I’ve always wanted to travel and had hoped photography would bring me to far away places. I also knew that some of the most powerful work comes from artists who can observe what they know best - their home and immediate surroundings. An honest gaze on my own situation certainly seemed like a risk.
Comfortable at home, I also yearn to experience the broader world. At times, I feel lonely and isolated, and seek comfort in art, literature, and in my imagination.
The black and white photographs move beyond realism and toward abstraction, linking concrete objects to imaginary ones. The light represents my desire to break free from the shadows I find myself in.
Questions arise. Am I happy in my relationship? And what constitutes true happiness? Have I gotten complacent? Do I have enough time left in my life to reinvent myself?
Given that our time on this earth is limited, what do I want to do with that time? This work contemplates the fear of the unknown. It’s about finding the courage to break through and follow the light.
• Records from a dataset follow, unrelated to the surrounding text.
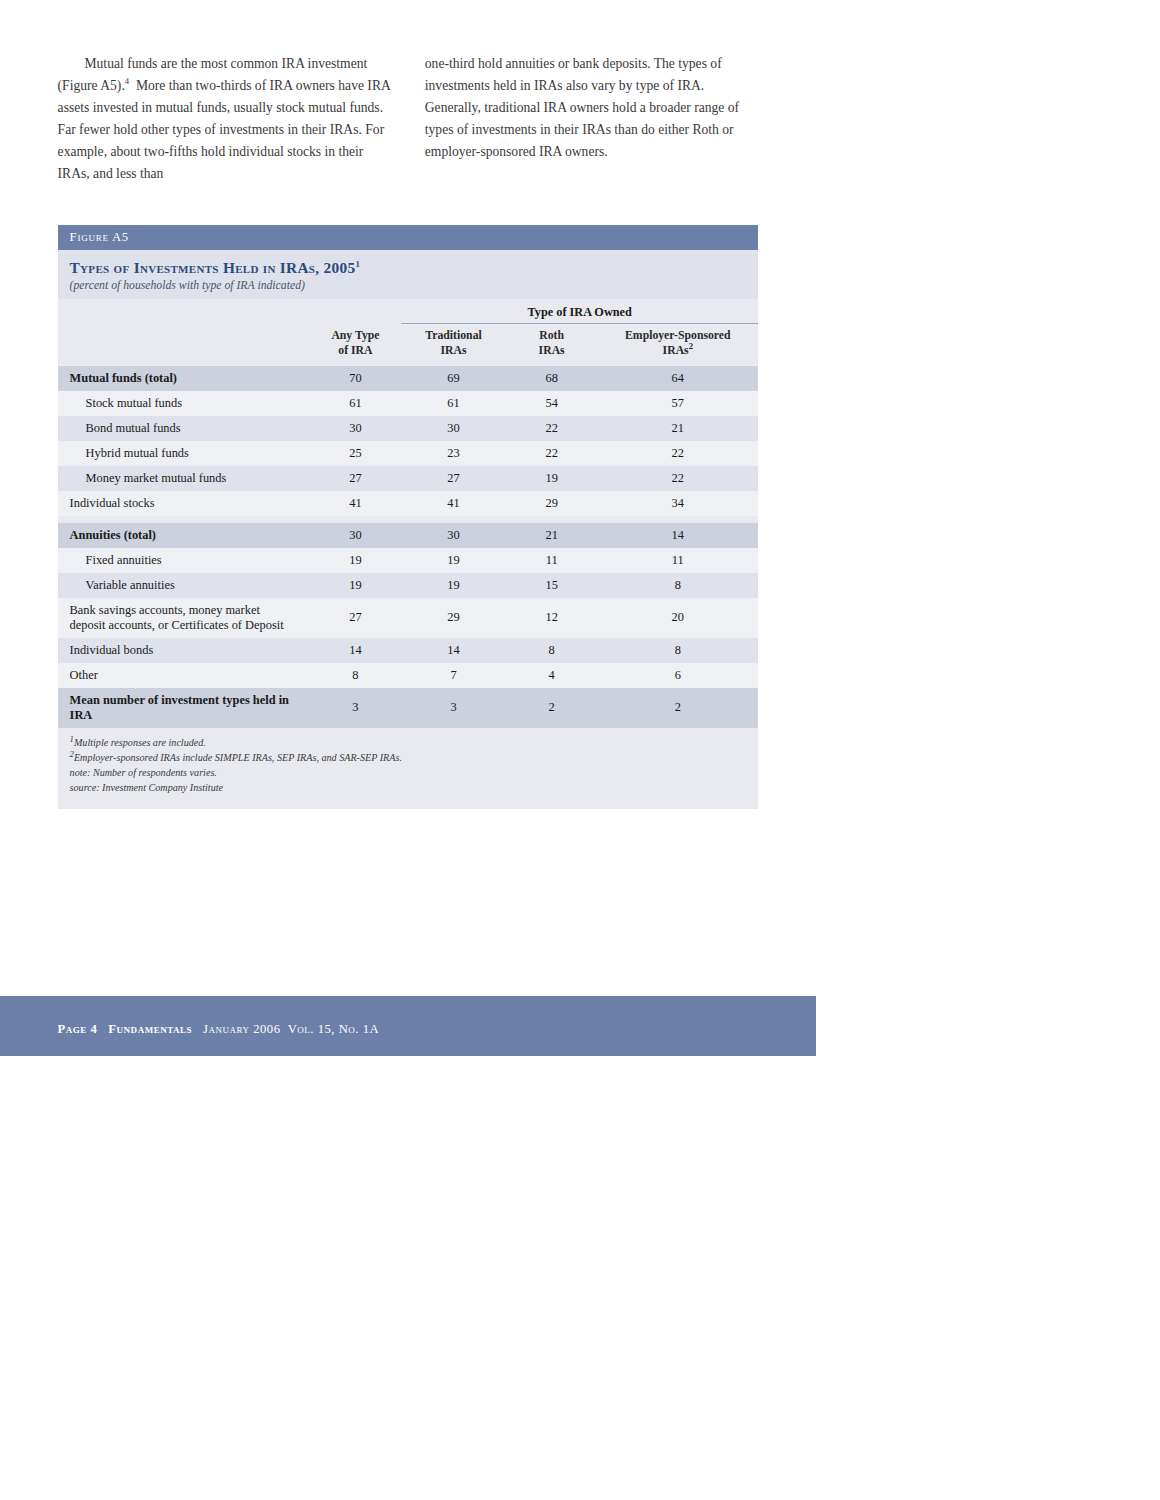Mutual funds are the most common IRA investment (Figure A5).4 More than two-thirds of IRA owners have IRA assets invested in mutual funds, usually stock mutual funds. Far fewer hold other types of investments in their IRAs. For example, about two-fifths hold individual stocks in their IRAs, and less than
one-third hold annuities or bank deposits. The types of investments held in IRAs also vary by type of IRA. Generally, traditional IRA owners hold a broader range of types of investments in their IRAs than do either Roth or employer-sponsored IRA owners.
Figure A5
Types of Investments Held in IRAs, 20051
(percent of households with type of IRA indicated)
| | | Type of IRA Owned |
| --- | --- | --- |
| | Any Type of IRA | Traditional IRAs | Roth IRAs | Employer-Sponsored IRAs 2 |
| Mutual funds (total) | 70 | 69 | 68 | 64 |
| Stock mutual funds | 61 | 61 | 54 | 57 |
| Bond mutual funds | 30 | 30 | 22 | 21 |
| Hybrid mutual funds | 25 | 23 | 22 | 22 |
| Money market mutual funds | 27 | 27 | 19 | 22 |
| Individual stocks | 41 | 41 | 29 | 34 |
| Annuities (total) | 30 | 30 | 21 | 14 |
| Fixed annuities | 19 | 19 | 11 | 11 |
| Variable annuities | 19 | 19 | 15 | 8 |
| Bank savings accounts, money market deposit accounts, or Certificates of Deposit | 27 | 29 | 12 | 20 |
| Individual bonds | 14 | 14 | 8 | 8 |
| Other | 8 | 7 | 4 | 6 |
| Mean number of investment types held in IRA | 3 | 3 | 2 | 2 |
1Multiple responses are included.
2Employer-sponsored IRAs include SIMPLE IRAs, SEP IRAs, and SAR-SEP IRAs.
note: Number of respondents varies.
source: Investment Company Institute
Page 4 Fundamentals January 2006 Vol. 15, No. 1A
Tsar Fedorsky is an art photographer and Guggenheim Fellow whose work has been exhibited nationally and published worldwide. She was awarded an Artist Fellowship Grant from the Massachusetts Cultural Council in 2015, and was a Critical Mass Finalist in 2015 and 2017. Her first book The Light Under the Door was published in August 2017 by Peperoni Books. Work from this series has been included in the Photographic Resource Center Exposure 2016 group show, the Garner Center at New England School of Photography, the Detroit Center for Contemporary Photography’s online “NEW DIRECTIONS” gallery, and the Eli Marsh Gallery at Amherst College. Tsar continues to work on personal narrative projects, including her most recent series Long Way Home. The artist earned a M.F.A. from the Hartford Art School where she was the first recipient of the Mary Frey Photo Book Award and a B.A. in history from Amherst College.